The Texas Constitution provides that every county in Texas shall have a county court. In rural counties, the county court is a real court presided over by the elected county judge. Such a county judge need not be a lawyer, and is not only the chief judicial officer in the county, but is also the chief executive of the county (though with less hands-on power than any of the county commissioners, since the judge does not have a precinct to have power over and responsibility for) and the chief legislator of the county presiding over commissioners' court, which is the county legislature. (Technically district court judges, who, as judges, outrank county judges are not judges of the county, but are independent of the county. In rural areas, it is common for a district court to encompass more than one county, and the district judge to ride a circuit among a number of counties). One of the jobs of the county judge's judicial county court is that it is the appellate court for justice courts and small claims courts in the county. These appeals are trials de novo.

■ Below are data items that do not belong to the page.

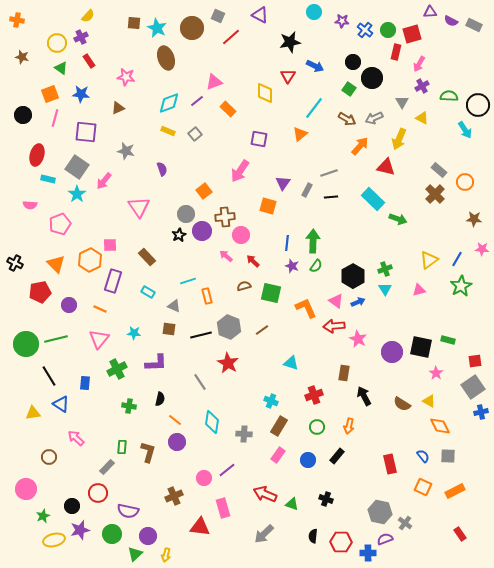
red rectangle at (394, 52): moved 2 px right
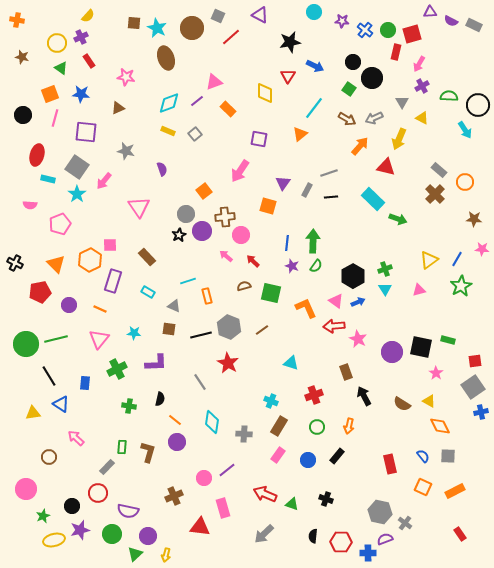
brown rectangle at (344, 373): moved 2 px right, 1 px up; rotated 28 degrees counterclockwise
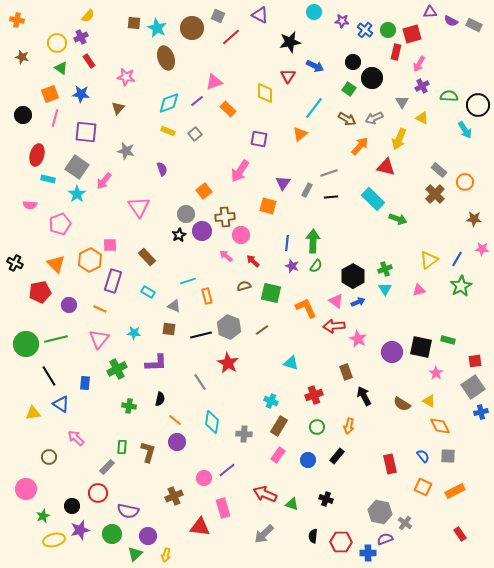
brown triangle at (118, 108): rotated 24 degrees counterclockwise
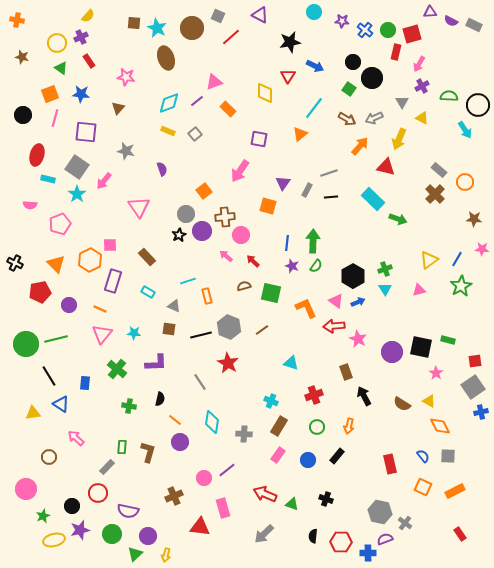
pink triangle at (99, 339): moved 3 px right, 5 px up
green cross at (117, 369): rotated 24 degrees counterclockwise
purple circle at (177, 442): moved 3 px right
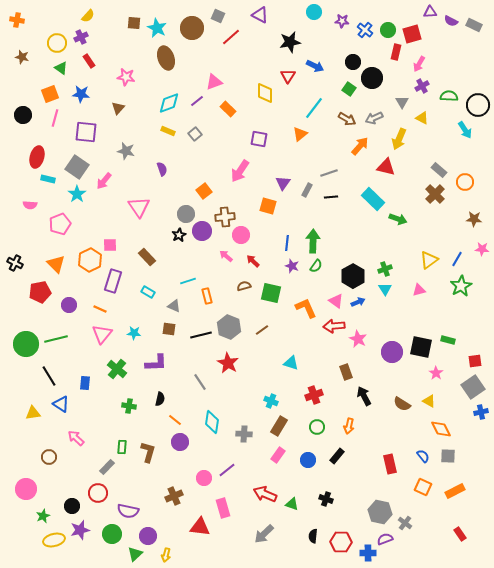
red ellipse at (37, 155): moved 2 px down
orange diamond at (440, 426): moved 1 px right, 3 px down
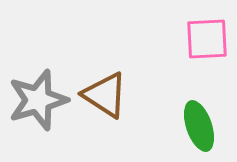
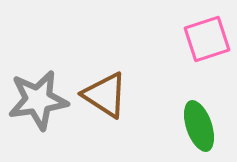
pink square: rotated 15 degrees counterclockwise
gray star: rotated 8 degrees clockwise
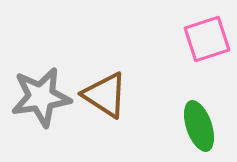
gray star: moved 3 px right, 3 px up
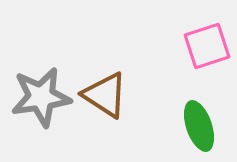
pink square: moved 7 px down
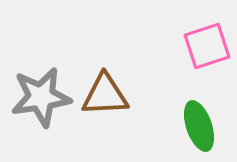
brown triangle: rotated 36 degrees counterclockwise
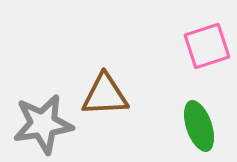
gray star: moved 2 px right, 27 px down
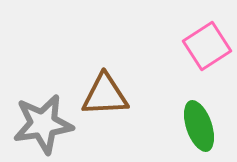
pink square: rotated 15 degrees counterclockwise
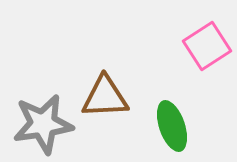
brown triangle: moved 2 px down
green ellipse: moved 27 px left
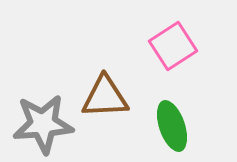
pink square: moved 34 px left
gray star: rotated 4 degrees clockwise
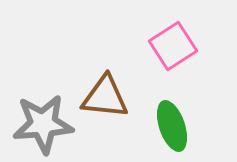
brown triangle: rotated 9 degrees clockwise
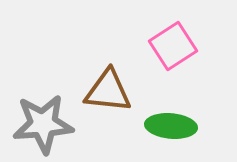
brown triangle: moved 3 px right, 6 px up
green ellipse: moved 1 px left; rotated 66 degrees counterclockwise
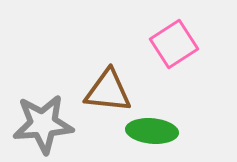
pink square: moved 1 px right, 2 px up
green ellipse: moved 19 px left, 5 px down
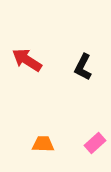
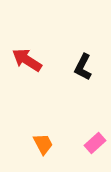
orange trapezoid: rotated 60 degrees clockwise
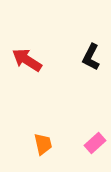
black L-shape: moved 8 px right, 10 px up
orange trapezoid: rotated 15 degrees clockwise
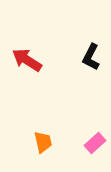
orange trapezoid: moved 2 px up
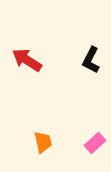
black L-shape: moved 3 px down
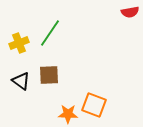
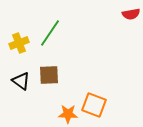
red semicircle: moved 1 px right, 2 px down
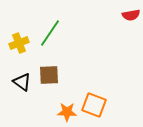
red semicircle: moved 1 px down
black triangle: moved 1 px right, 1 px down
orange star: moved 1 px left, 2 px up
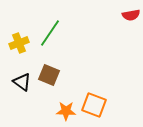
brown square: rotated 25 degrees clockwise
orange star: moved 1 px left, 1 px up
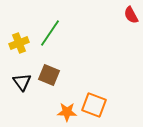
red semicircle: rotated 72 degrees clockwise
black triangle: rotated 18 degrees clockwise
orange star: moved 1 px right, 1 px down
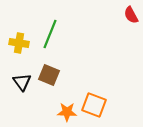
green line: moved 1 px down; rotated 12 degrees counterclockwise
yellow cross: rotated 30 degrees clockwise
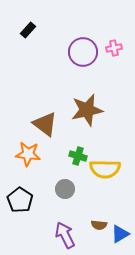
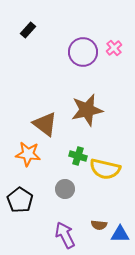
pink cross: rotated 28 degrees counterclockwise
yellow semicircle: rotated 12 degrees clockwise
blue triangle: rotated 30 degrees clockwise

Larger Texas counties have one or more county court at law which are established by the legislature. Such counties don't have judicial county courts, the county court at law performs all the judicial functions of the judicial county court. In such counties, the county judge is not really a judge; the title is a courtesy since such a person's most important role is to preside over commissioners' court. County courts at law generally must be presided over by a lawyer. Such county-courts-at-law take the appeals of the justice and small claims courts of the county, generally by trials de novo. Municipal courts that are designated by the legislature as municipal courts of record have appeals by reporter's record and clerk's record like a district court, and the county court at law sits and rules as an appeals court justice does.
Appeals by writ of certiorari is sometimes possible from a justice or small claims court to a judicial county court or a county court at law.
Except for constitutional violations, there is no appeal from a judicial county court or a county court at law sitting as an appellate court over a lower court.